Interestingly, basketballs are designed to be as standardized and replaceable as possible (so there’s no question about whether they affected the game.) Whereas musicians do not think of instruments that way. Nor photographers and their cameras, etc. The reaction might be specific to artists. They’re represented on HN, but not as much as non-artists, I bet.
basil-rash|1 year ago
haswell|1 year ago
It’s not just a question of monetary value or quality, and is more about the implications of the imagery and the resulting questions it raises about the goals of a multi trillion dollar company.

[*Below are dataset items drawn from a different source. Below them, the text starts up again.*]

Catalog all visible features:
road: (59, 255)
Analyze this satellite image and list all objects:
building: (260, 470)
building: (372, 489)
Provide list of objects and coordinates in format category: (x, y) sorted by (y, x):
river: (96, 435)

You’re welcome to do whatever you want with your $60 trumpet, and that’s not going to bother me. I see that as orthogonal to the issues with a company of Apple’s size and reach symbolically destroying an entire room full of creative objects while selling to people who are deeply invested in those objects in their own lives.
dheera|1 year ago
You can do whatever you want with your trumpet but it's not something I'd want to watch.

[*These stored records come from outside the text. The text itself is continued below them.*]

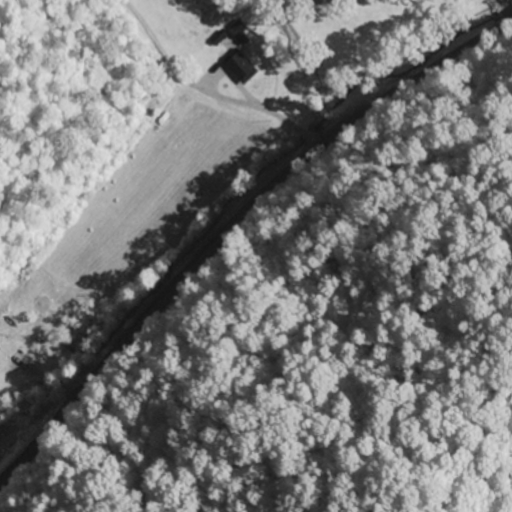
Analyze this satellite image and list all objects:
building: (237, 67)
road: (232, 226)
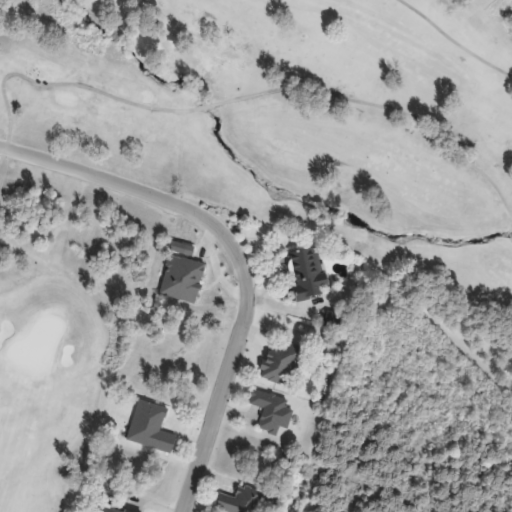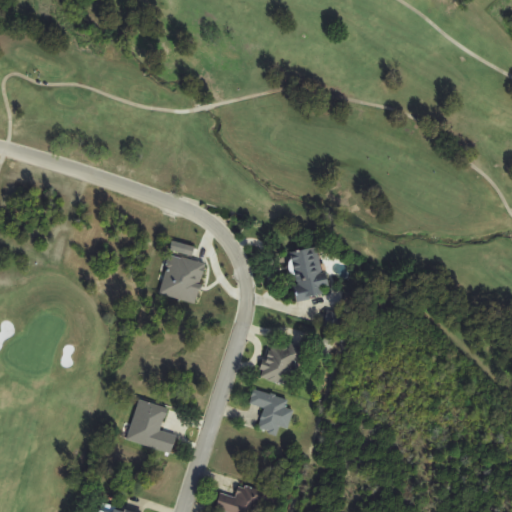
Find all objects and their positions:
road: (58, 82)
park: (234, 175)
road: (487, 175)
road: (235, 259)
building: (309, 274)
building: (181, 277)
building: (282, 364)
building: (273, 412)
building: (152, 425)
building: (152, 428)
building: (244, 502)
building: (114, 505)
building: (110, 509)
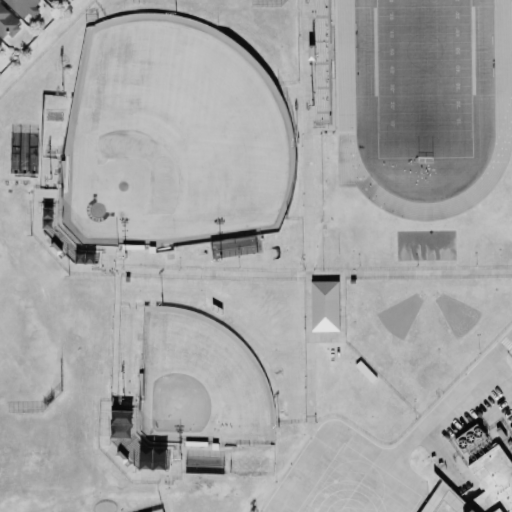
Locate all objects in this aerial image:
building: (47, 0)
building: (23, 6)
building: (24, 7)
building: (7, 22)
building: (7, 23)
building: (0, 44)
building: (0, 45)
building: (324, 305)
road: (499, 377)
road: (510, 388)
road: (428, 421)
building: (123, 434)
building: (485, 475)
building: (487, 484)
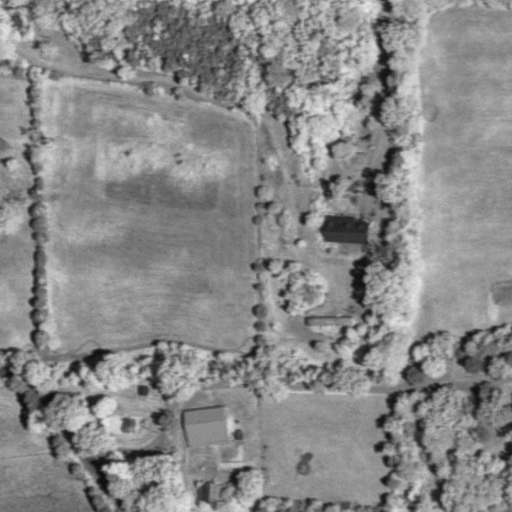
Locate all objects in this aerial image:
building: (27, 19)
road: (387, 111)
building: (351, 228)
building: (333, 318)
building: (164, 378)
road: (74, 435)
building: (217, 491)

It has nothing to do with the money.
zeteo|1 year ago
kenjackson|1 year ago
Even in college the home team gets to pick the ball (except in situations like tournament play), and players definitely complain about balls (e.g., the Nike balls are horrible).

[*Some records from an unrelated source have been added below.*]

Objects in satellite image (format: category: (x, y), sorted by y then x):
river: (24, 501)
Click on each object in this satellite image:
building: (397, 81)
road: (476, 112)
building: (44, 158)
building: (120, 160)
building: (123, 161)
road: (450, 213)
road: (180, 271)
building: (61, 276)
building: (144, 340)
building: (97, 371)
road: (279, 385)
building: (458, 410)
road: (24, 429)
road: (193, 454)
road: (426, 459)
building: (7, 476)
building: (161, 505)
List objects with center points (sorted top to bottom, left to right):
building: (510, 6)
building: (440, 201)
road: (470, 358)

My point -- almost everyone who cares deeply about an endeavor has strong opinions and ties to their tools (I suspect just as many, if not more, kids sleep with their basketball as they do their musical instrument of choice). My bigger point -- unless Apple came to my house and took the ball out of my bag, I don't really mind that they used a ball which they probably just bought from Amazon.
zeteo|1 year ago
chiefalchemist|1 year ago
Might someone somewhere been rubbed the wrong way? Perhaps. With 8B+ ppl on the planet, anything is possible. But I agree with the post you commented on. That is, the "outrage" felt manufactured. It's been a slow tech news week and perhaps the media was bored and needed some web traffic?
Note: I recently read Kara Swisher's "Burn Book". In a way, entertaining. But when you realize that she - openly and shamelessly subjective to a fault - considers herself a journalist you quickly realize what a cluster fuck that profession has become. Editorial is not journalism. Op-ed is op-ed. We outside The Media shouldn't have to explain the difference to those on the inside.